Thai media later reported that Sombat, also known as Nuling, was captured in a house in Cholburi province, about two hours east of Bangkok.

Sombat had defied an order from the new military government to report to the authorities, and went into hiding, going online to organize anti-coup protests in Bangkok.

The website of the newspaper Khaosod reported that he was arrested by police officers of the Technology Crime Suppression Division working with the army, and that he had been traced on the internet by the National Intelligence Agency.

The new government has warned that it is closely monitoring online activities, and plans to expand its surveillance capabilities.

Several dozen people have defied the order to turn themselves in, and some are known to have fled to neighboring countries. The junta has declared that those who don’t surrender themselves may be subject to a two-year jail term.

Sombat was one of the first people to organize protests against Thailand’s previous coup, in 2006, and became known for imaginative and non-violent tactics.

Earlier Thursday, Thailand’s state anti-corruption agency said it would investigate the assets of former Prime Minister Yingluck Shinawatra and four members of her Cabinet involved in a controversial rice subsidy program.

The move by the National Anti-Corruption Commission followed the May 22 coup that overthrew the elected government Yingluck had led.
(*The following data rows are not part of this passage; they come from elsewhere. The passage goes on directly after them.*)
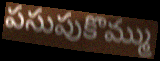
పసుపుకొమ్ము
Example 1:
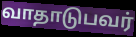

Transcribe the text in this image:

வாதாடுபவர்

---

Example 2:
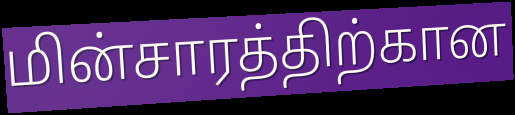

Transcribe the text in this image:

மின்சாரத்திற்கான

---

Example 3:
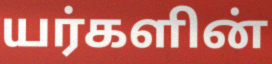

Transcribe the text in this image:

யர்களின்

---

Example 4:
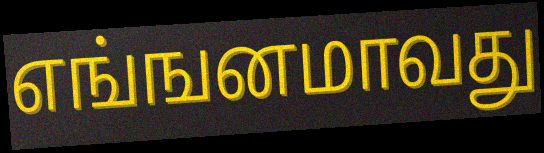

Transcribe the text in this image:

எங்ஙனமாவது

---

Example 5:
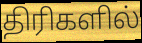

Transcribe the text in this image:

திரிகளில்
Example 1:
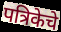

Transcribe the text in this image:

पत्रिकेचे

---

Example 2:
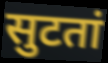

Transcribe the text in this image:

सुटतां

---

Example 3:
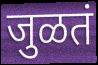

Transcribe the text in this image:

जुळतं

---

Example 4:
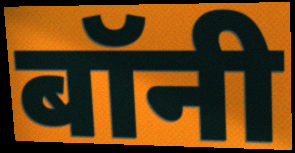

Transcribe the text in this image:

बॉनी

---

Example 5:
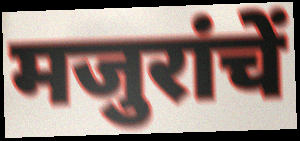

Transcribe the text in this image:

मजुरांचें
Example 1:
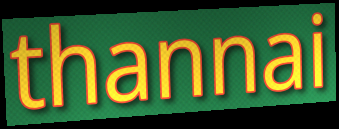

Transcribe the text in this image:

thannai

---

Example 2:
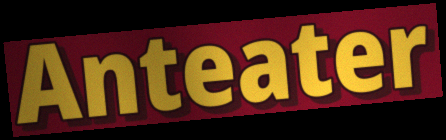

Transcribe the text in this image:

Anteater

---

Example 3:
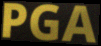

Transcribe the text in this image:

PGA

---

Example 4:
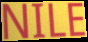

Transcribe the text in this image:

NILE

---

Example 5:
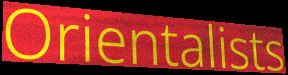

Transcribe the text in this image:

Orientalists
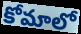
కోమాలో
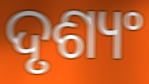
ଦୃଶ୍ୟଂ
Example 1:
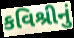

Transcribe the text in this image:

કવિશ્રીનું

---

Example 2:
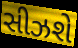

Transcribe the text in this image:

સીઝશે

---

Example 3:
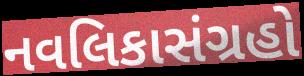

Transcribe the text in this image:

નવલિકાસંગ્રહો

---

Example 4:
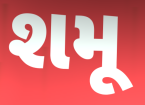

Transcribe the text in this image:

શમૂ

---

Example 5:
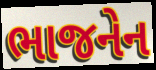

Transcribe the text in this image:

ભાજનેન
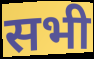
सभी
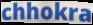
chhokra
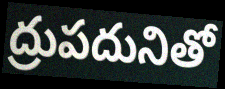
ద్రుపదునితో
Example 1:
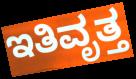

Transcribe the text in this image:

ಇತಿವೃತ್ತ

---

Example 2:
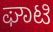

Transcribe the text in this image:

ಘಾಟಿ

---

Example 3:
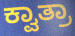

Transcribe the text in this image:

ಕ್ವಾತ್ರಾ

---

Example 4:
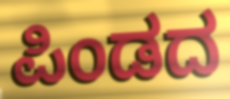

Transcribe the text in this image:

ಪಿಂಡದ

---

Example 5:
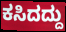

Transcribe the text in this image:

ಕಸಿದದ್ದು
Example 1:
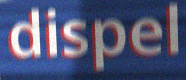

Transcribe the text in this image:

dispel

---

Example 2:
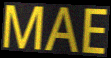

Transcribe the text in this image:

MAE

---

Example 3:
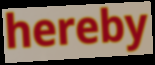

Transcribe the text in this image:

hereby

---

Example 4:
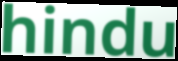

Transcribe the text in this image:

hindu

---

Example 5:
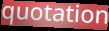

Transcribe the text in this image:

quotation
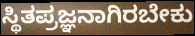
ಸ್ಥಿತಪ್ರಜ್ಞನಾಗಿರಬೇಕು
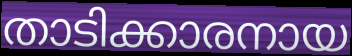
താടിക്കാരനായ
She was forced from office herself by a court ruling earlier in May that she had abused her authority in approving the transfer of a high-level civil servant.

Coup leaders in Thailand usually seek to publicize alleged corruption by the governments they overthrew as a way of discrediting them and justifying their own takeovers. Yingluck’s brother Thaksin Shinawatra faced similar treatment after a 2006 coup ousted him from the prime minister’s job. He is in self-imposed exile to escape a jail term for a conflict of interest conviction.

The National Anti-Corruption Commission had already indicted Yingluck over charges of dereliction of duty in overseeing the rice subsidy program, charging that she failed to heed advice that it was potentially wasteful and prone to corruption. The Senate could have held an impeachment trial that might have barred her from politics for five years, but the parliamentary body was dissolved by the army after the coup.

The commission is known for having made several significant rulings against Yingluck and her government, which her supporters suspect was part of a conspiracy to oust her from office.

They believe that independent agencies such as the commission, along with high level courts, are aligned with Thailand’s conservative traditional ruling class — guided by royalists and the military — who were alarmed at the political power of the Shinawatra family and its political machine. Thaksin and his allies have won every general election since 2001.

The independent agencies and courts were seeded with anti-Thaksin personnel after the 2006 coup.

In its earlier ruling, the commission said it was unclear whether Yingluck was involved in corruption or had allowed it to take place. Very few, if any, prosecutions in court have been launched in connection with the rice program.

Yingluck, along with most of her government, was briefly detained by the army after the coup.

The brief announcement said three former commerce ministers and a former deputy commerce ministers would also be investigated, without elaborating why it was forming a new subcommittee to probe them.

The subsidy program bought rice from farmers at above-market prices in an effort to boost rural incomes.

As the world’s top rice exporter, Thailand hoped to control the market and push up prices. But India and Vietnam increased exports, which prompted stockpiling by Thailand as it tried to contain losses from its subsidy policy. The program incurred huge financial losses for the government, though there is no reliable estimate of the total.

The program was denounced by Yingluck’s critics as being designed to win votes. But it became a major political weapon against her when protesters began rallying against Yingluck last November and successfully pressured banks not to lend to the government, delaying the payments to farmers.

Shortly after the coup, the new military government announced that it would make the long-delayed payments.

Associated Press writer Thanyarat Doksone contributed to this report.